Especialistas tentam resgatar onça encontrada em universidade em MG
Na manhã deste sábado (4), a Universidade Federal de Juiz de Fora (UFJF) divulgou que os especialistas ainda não resgataram a onça-pintada após a instalação de duas armadilhas de laço, que estão escondidas no chão do Jardim Botânico da universidade. Ainda não foi divulgado o local exato que o animal será levado após o resgate.

Novas fotos foram divulgadas da onça-pintada no Jardim Botânico em Juiz de Fora — Foto: Pedro Nobre/UFJF
Os profissionais iniciaram a instalação dos objetos nesta sexta-feira (3), após a chegada do biólogo Rogério Cunha e o veterinário Paulo Roberto Amaral, do Centro Nacional de Pesquisa e Conservação de Mamíferos Carnívoros (Cenap).
Ainda conforme a UFJF, os profissionais trouxeram um colar para monitoramento via GPS e equipamentos que compõem a armadilha de laço. Para a preservação da espécie, ao ser resgatado, o felino será levado para uma área florestal ampla e adequada para a reprodução da espécie.
Processo de captura
De acordo com UFJF, as armadilhas foram instaladas baseadas no trajeto utilizado pelo felino.
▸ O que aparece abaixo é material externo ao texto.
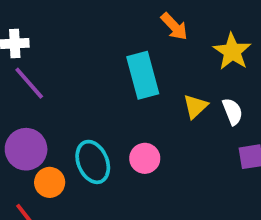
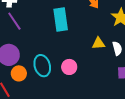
cyan rectangle: (143, 75) -> (61, 19), moved
yellow triangle: (195, 106) -> (98, 43), turned 32

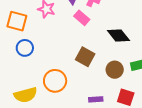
Em seguida, os professores e biólogos cavaram um buraco, onde colocaram um laço, preso a uma alavanca, sobre uma almofada.

Equipe instala armadilha de laço, escondido no chão; técnica é das mais seguras e eficazes — Foto: Raul Mourão/UFJF
Um transmissor também foi instalado na área da armadilha. Conforme a assessoria do Jardim Botânico, ele envia sinais sonoros a uma sala do local, onde a equipe se reveza de plantão na escuta dos sinais, desde o anoitecer, quando se inicia a movimentação do animal.
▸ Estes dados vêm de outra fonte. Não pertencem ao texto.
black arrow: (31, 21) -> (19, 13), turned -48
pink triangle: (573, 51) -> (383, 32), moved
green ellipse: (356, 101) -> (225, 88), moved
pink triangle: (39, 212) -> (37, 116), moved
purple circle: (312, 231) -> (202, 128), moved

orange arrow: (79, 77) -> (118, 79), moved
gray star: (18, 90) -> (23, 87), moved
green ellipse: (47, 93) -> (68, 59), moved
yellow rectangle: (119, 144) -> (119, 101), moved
Para assegurar que o felino não escape até que o profissional, acompanhado do médico veterinário Paulo Roberto Amaral, chegue até a onça, o laço é preso a quatro vergalhões de ferro enterrados, de cerca de um metro.
A uma distância de 15 a 20 metros, o veterinário irá atirar uma dosagem mista de anestésico local e tranquilizante. “É um anestésico forte, potente, porém o animal fica excitado com luz e barulho. Não sente dor. É bastante seguro com uma dosagem básica”, explica o veterinário.

Colar possui transmissor com GPS e dispositivo retangular externo que se desprende, em um ano, e faz o colar se abrir (Foto: Raul Mourão/UFJF) — Foto: Raul Mourão/UFJF
Localização
Após o transporte da onça-pintada para o novo local, o animal vai receber um colar com um transmissor para monitoramento de 24 horas. A cada hora, o aparelho emite sinais de localização captados pelo Cenap e compartilhados com a universidade.
Segundo a UFJF, o animal deve ficar com o aparelho por cerca de um ano. Ao chegar neste limite, um dispositivo, conhecido como “dropoff”, se desprende, e o colar se abre. A partir do último sinal emitido, é possível recuperá-lo, uma vez que a bateria do colar dura um ano e meio.